> [TUGAS 1]: Dalam teks tentang kredit emas, sebutkan semua larangan di dalam hadis yang diriwayatkan dari Abi Said Al-Khudhri. Tulis secara berurutan, termasuk larangan yang berulang.
> [TUGAS 2]: Tolong ketik ulang bagian teks tentang kredit emas mulai dari "Ketika Allah SWT" sampai dengan "beratnya. (HR Muslim)".

> [KUTIPAN TERPILIH]:

^^^^

Jumat, Juli 21, 2006

Mengkreditkan Emas sebagai Solusi, Bolehkah?


Assalamu alaikum wr. wb.

Saya ingin menanyakan tentang mengkreditkan emas. Saya berpikir ini bisa menjadi salah satu solusi bagi orang-orang yang membutuhkan uang tapi ingin menghindari riba, dan saya lihat sudah ada beberapa orang yang melakukannya. Pihak yang membutuhkan uang mengajukan kredit emas -misalnya 10 gram- dengan harga dua kali lipat dari harga emas tunai, dan dibayar misalnya selama 10 bulan. Setelah mendapatkan emas 10 gram tersebut, emas itu dijual kembali di toko emas sehingga dia mendapatkan uang tunai yang dia butuhkan. Namun ada orang yang mengatakan bahwa cara ini hanyalah bentuk 'mengakali' sistem riba, dan hukumnya sama saja dengan riba seperti orang-orang Yahudi yang mengakali larangan hari sabat. Padahal saya berpikir ada perbedaan, misalnya ketika tempo diperpanjang karena tidak mampu membayar, tidak ada penambahan bunga dan harga tetap sesuai harga awal. Saya mohon penjelasan dari ustadz tentang masalah ini. Terima kasih.

Assalamu alaikum wr. wb.

Dedisusanto
ahlurayu at eramuslim.com

Jawaban

Assalamu 'alaikum warahmatullahi wabarakatuh,

Ketika Allah SWT mengharamkan riba fadhl, maka yang dimaksud adalah keharaman bertukar emas dengan emas dan keharaman bertukar perak dengan perak dengan nilai yang tidak sebanding. Bisa jadi hal itu karena perbedaan waktu pembayaran atau hal lainnya. Dalilnya adalah sabda beliau SAW:

Dari Abi Said Al-Khudhri ra berkata bahwa Rasulullah SAW bersabda, "Janganlah kalian menjual emas dengan emas kecuali yang sama sebanding. Dan jangan ditambah sebagian atas yang lainnya. Janganlah kalian menjual emas dengan perak kecuali yang sama sebanding. Dan jangan ditambah sebagian atas yang lainnya. Dan janganlah menjual perak yang tidak nampak dengan yang nampak. (HR Bukhari dan Muslim)

Janganlah kalian menjual emas dengan emas atau perak dengan perak, kecuali kecuali sama beratnya. (HR Muslim)

^^^^

> [CATATAN TERLAMPIR]:

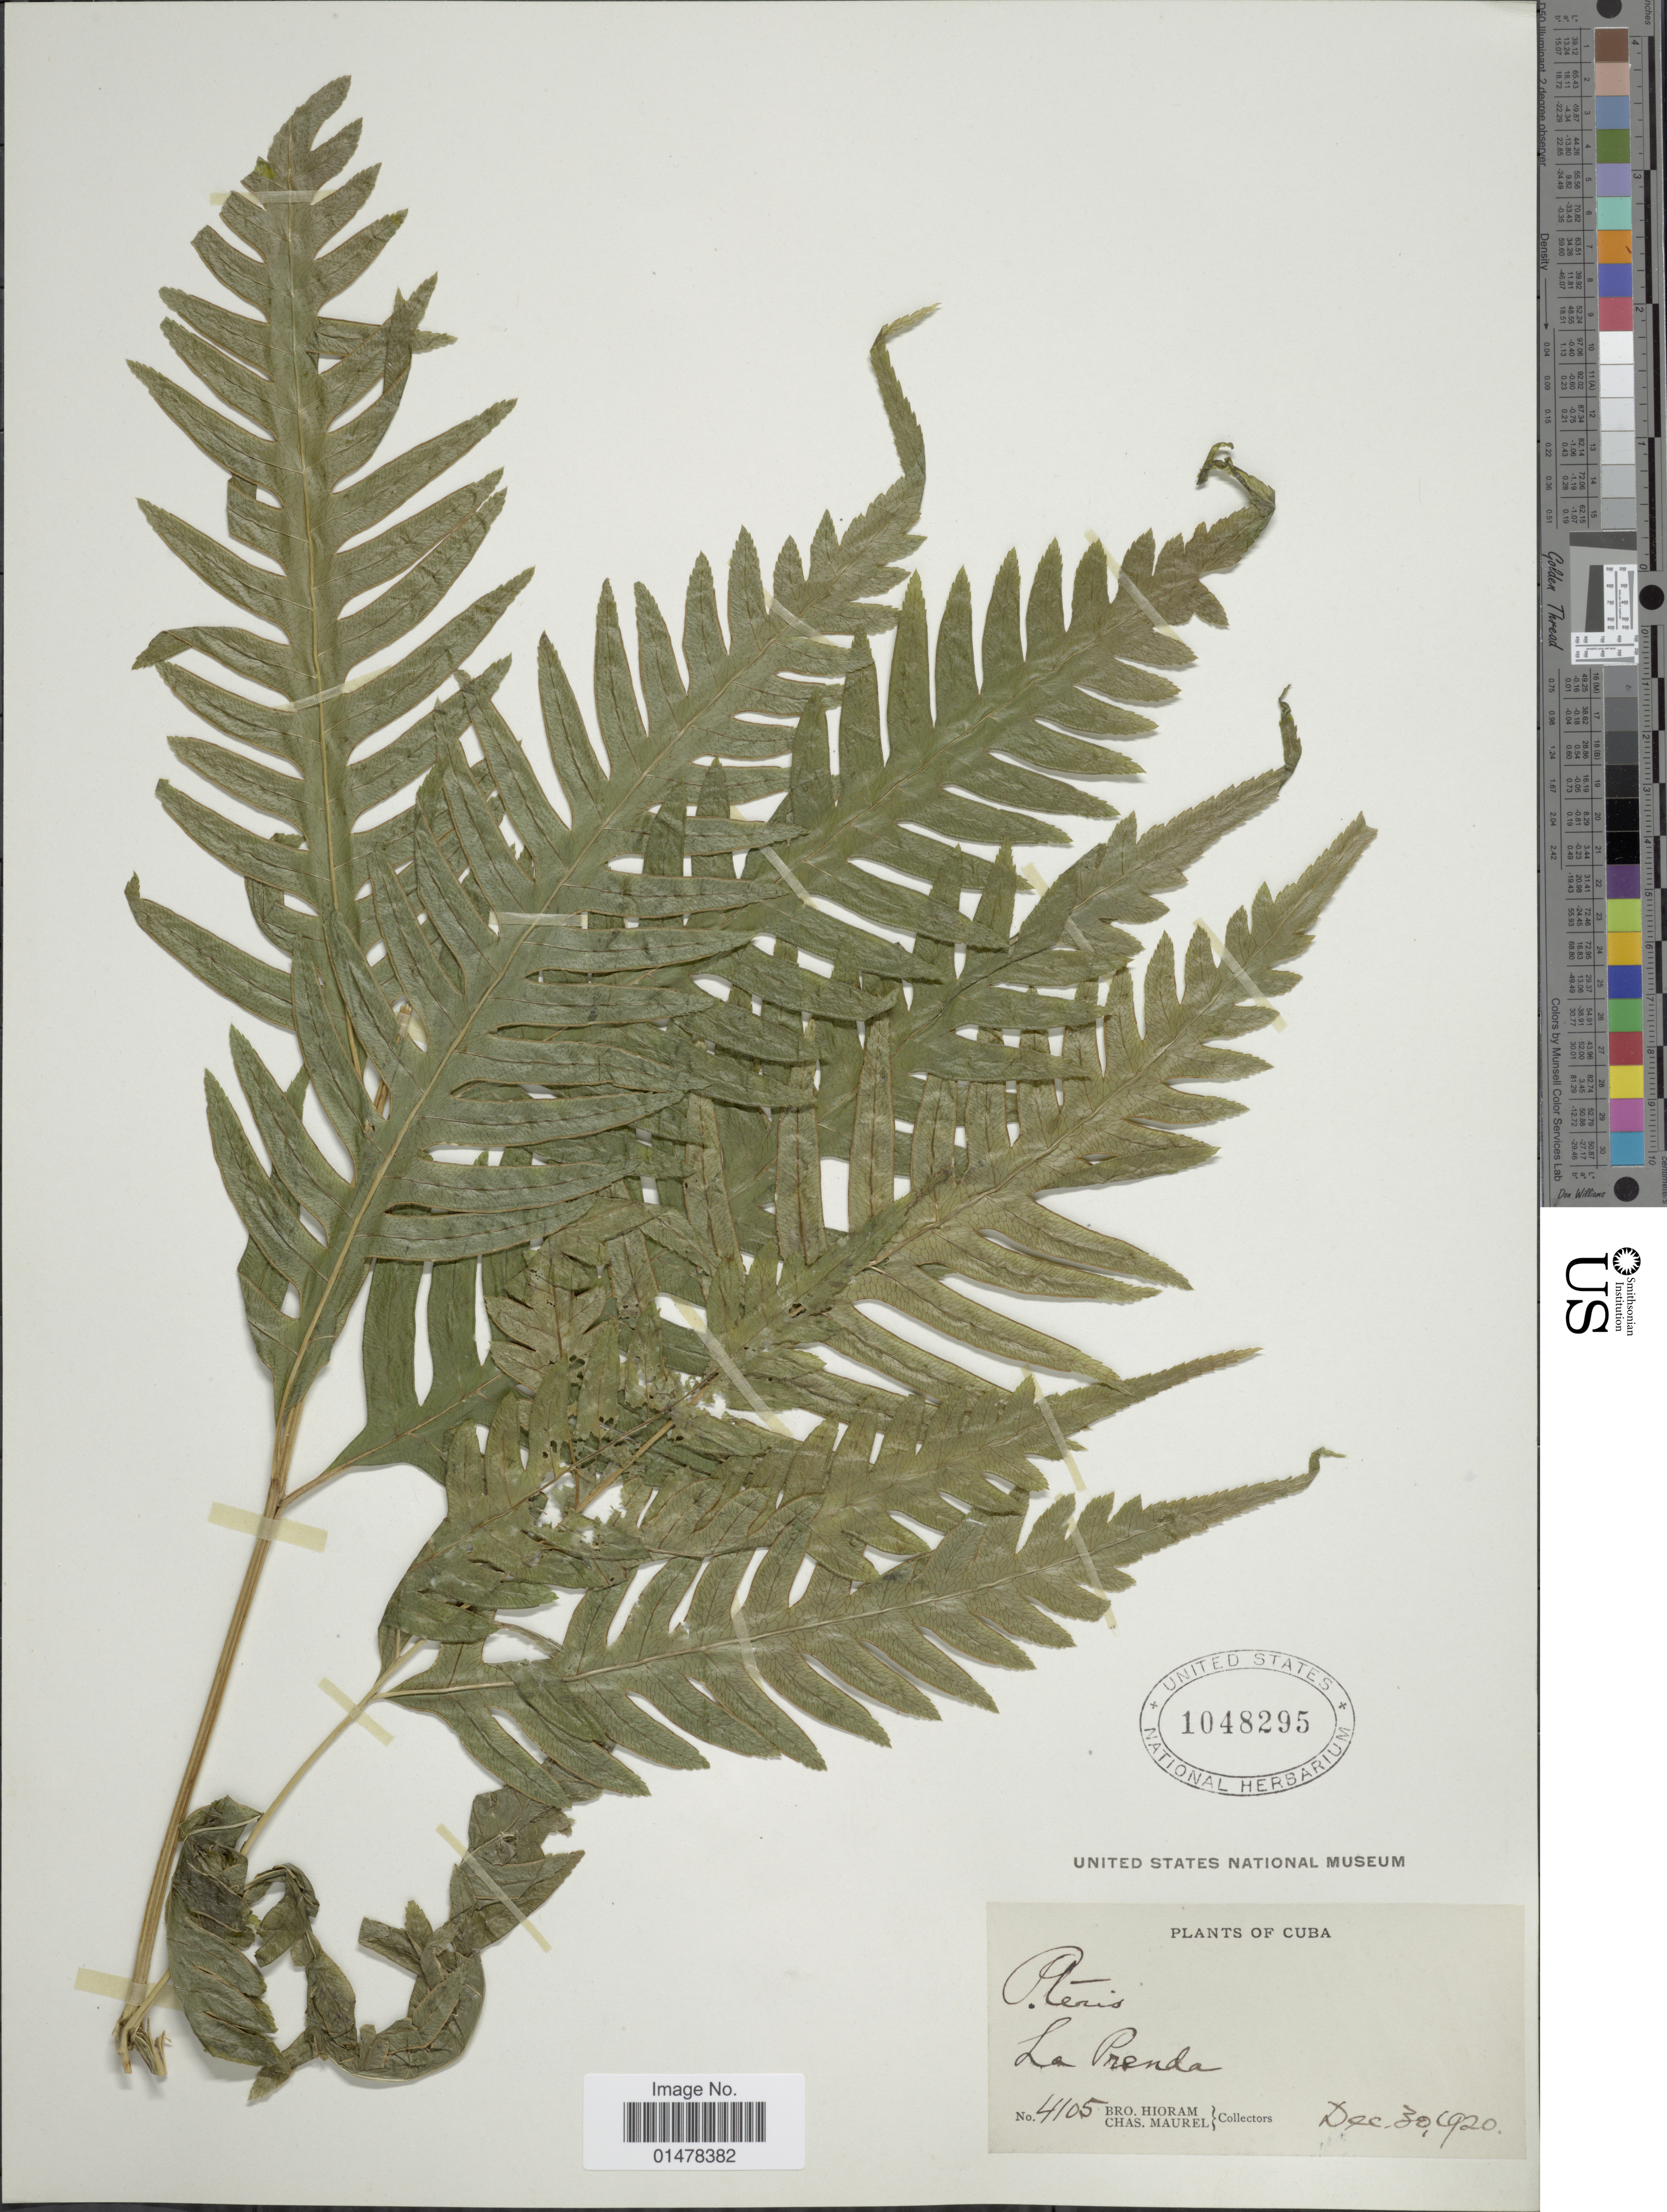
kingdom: Plantae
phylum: Tracheophyta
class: Polypodiopsida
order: Polypodiales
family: Pteridaceae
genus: Pteris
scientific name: Pteris altissima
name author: Poir.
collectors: Bro. Hioram & C. Maurel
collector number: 4105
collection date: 1920-12-30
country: Cuba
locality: PLants of Cuba, La Prenda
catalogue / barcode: US 1048295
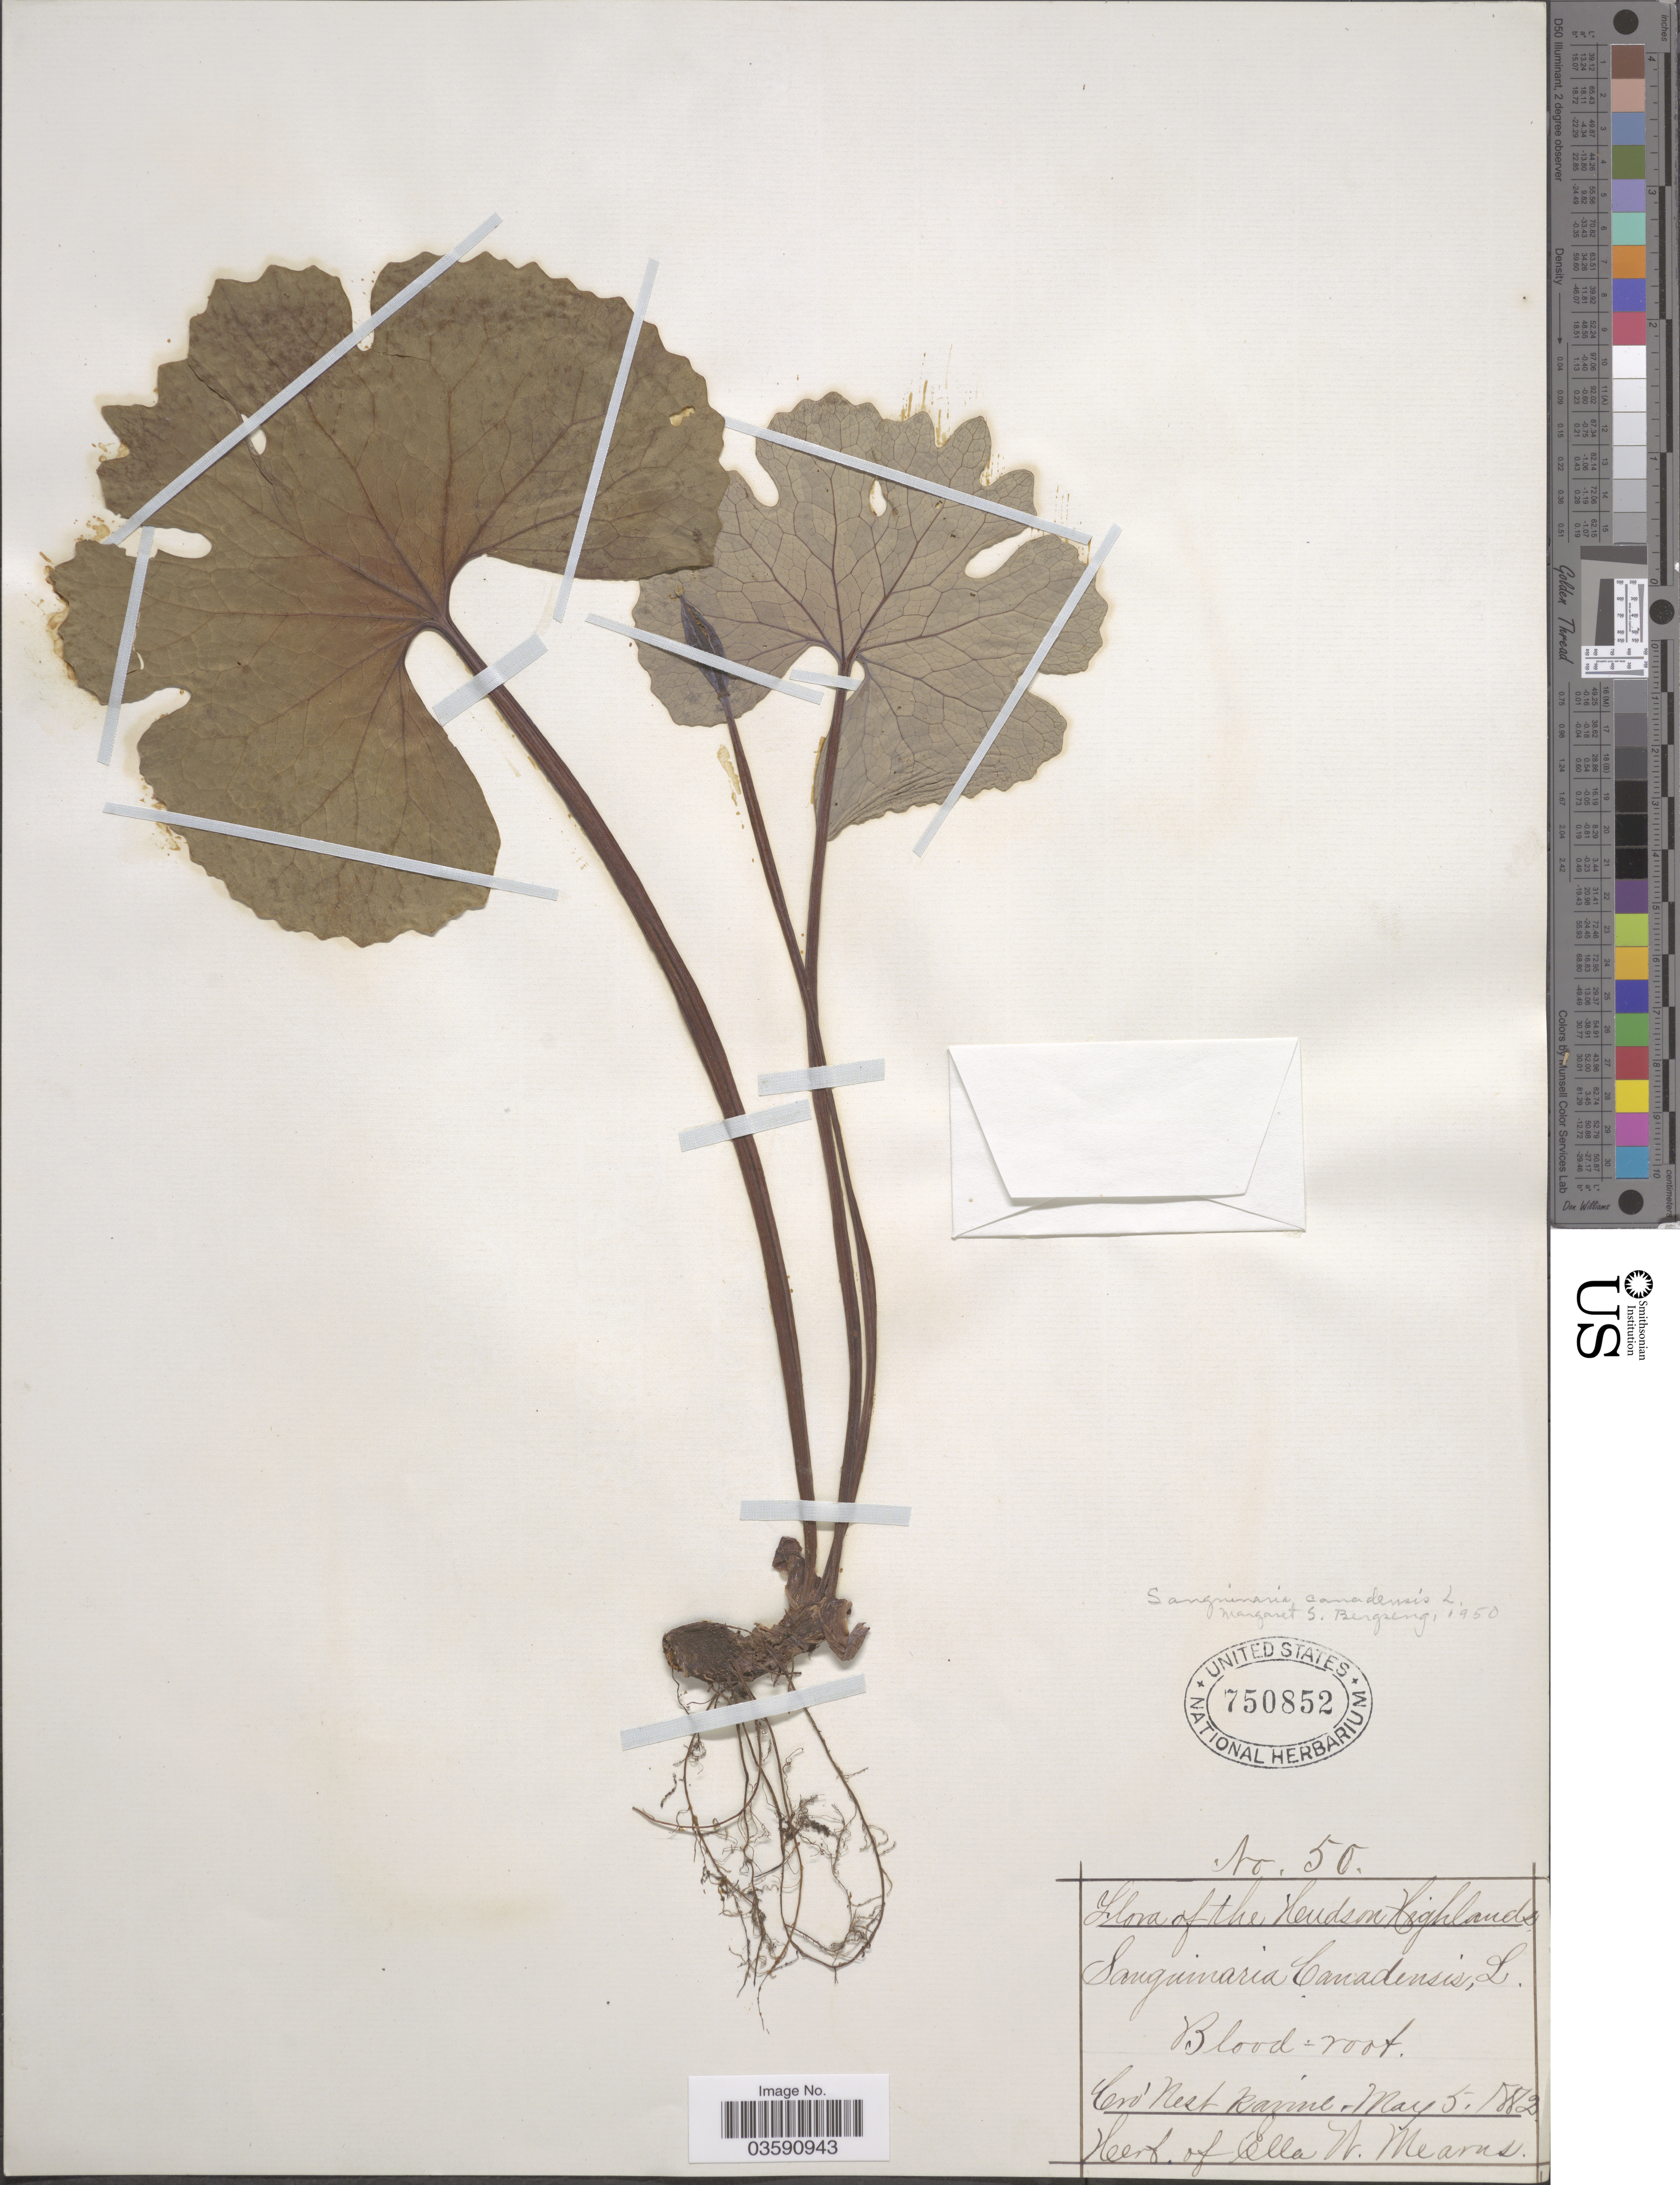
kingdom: Plantae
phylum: Tracheophyta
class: Magnoliopsida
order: Ranunculales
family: Papaveraceae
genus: Sanguinaria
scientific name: Sanguinaria canadensis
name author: L.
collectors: ex herb. Ella W. Mearns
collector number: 50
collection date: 1882-05-05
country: United States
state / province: New York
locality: The Hudson Highlands. Crò Nest Ravine.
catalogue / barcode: US 750852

^^^^

> [JAWABAN TERTULIS 1]:
1. Janganlah kalian menjual emas dengan emas kecuali yang sama sebanding.
2. Dan jangan ditambah sebagian atas yang lainnya.
3. Janganlah kalian menjual emas dengan perak kecuali yang sama sebanding.
4. Dan jangan ditambah sebagian atas yang lainnya.
5. Dan janganlah menjual perak yang tidak nampak dengan yang nampak.

> [JAWABAN TERTULIS 2]:
Ketika Allah SWT mengharamkan riba fadhl, maka yang dimaksud adalah keharaman bertukar emas dengan emas dan keharaman bertukar perak dengan perak dengan nilai yang tidak sebanding. Bisa jadi hal itu karena perbedaan waktu pembayaran atau hal lainnya. Dalilnya adalah sabda beliau SAW:

Dari Abi Said Al-Khudhri ra berkata bahwa Rasulullah SAW bersabda, "Janganlah kalian menjual emas dengan emas kecuali yang sama sebanding. Dan jangan ditambah sebagian atas yang lainnya. Janganlah kalian menjual emas dengan perak kecuali yang sama sebanding. Dan jangan ditambah sebagian atas yang lainnya. Dan janganlah menjual perak yang tidak nampak dengan yang nampak. (HR Bukhari dan Muslim)

Janganlah kalian menjual emas dengan emas atau perak dengan perak, kecuali kecuali sama beratnya. (HR Muslim)